Hot Shorts is a showcase of new work from in-house & other local writers performed by members of the New Venture Theatre. Each play was well served by its actors.

'With The Light To Come In', written by Mark Wilson whose previous contribution was subsequently broadcast by BBC4 & The World Service, skilfully built up the tension & frustration between a father & a retarded son living together. The play told of the father's attempt to break out of 'the prison cell' of their life by advertising the son's room to let thereby forcing him to move out.

In 'Bunny', Eliza Wyatt created an amusing monologue of a character living in a fantasy world - or was it real? - in which she runs Censorship Free Radio to broadcast to War In Peace, an urban guerrilla unit against the despoliation of the environment. The humour is cut short when tragedy brings reality into her world.

Harry Vennings's 'Gothic Horror' provided both the audience & the cast with great fun. The play was a well-constructed spoof that crossed sombre narrative in the style of Edgar Allan Poe, with bizarre characters that would not be amiss in the Rocky Horror Show. The several scenes of 'Six Bar Blues' seemed more like an acting exercise rather than a play. The writer, Charlie Hughes-D'Aeth provided her character, Flo, with plenty of explosive, angry dialogue that contrasted with the ineffectiveness of the other character.

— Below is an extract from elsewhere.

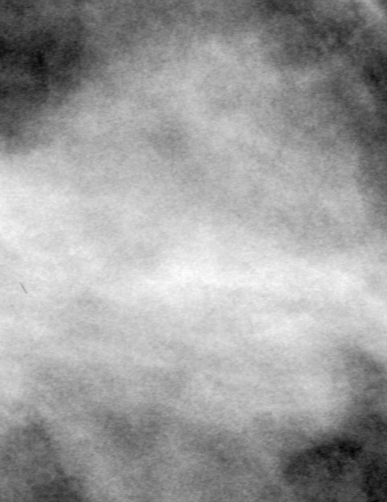
Region of interest cut from a scanned film mammogram (one marked finding), left breast, MLO view, BI-RADS breast density category 3 (scale 1–4).
Marked abnormality: mass, shape lobulated, margins circumscribed; BI-RADS assessment category 0 (incomplete: needs additional imaging); subtlety rating 5 on a 1 (subtle) to 5 (obvious) scale; pathology result (as recorded, not read from the image): benign.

Justin McKeating gave away his Brighton origins with the names of his characters in 'Thomas Kemp's Strongbox' - Louise Crescent, Frederick Gardens & Banjo Groyne! This was a compact & well-written play that told the story of a writer & a local villain's scam.

The final play was a case of deja vue. 'Stake Out' by Colin Pink was clearly set in Harold Pinter land with its main character, Frank, alternating between sinister menace & bonhomie. Even the sexual frisson between him & Viv owed more than a passing nod to Pinter.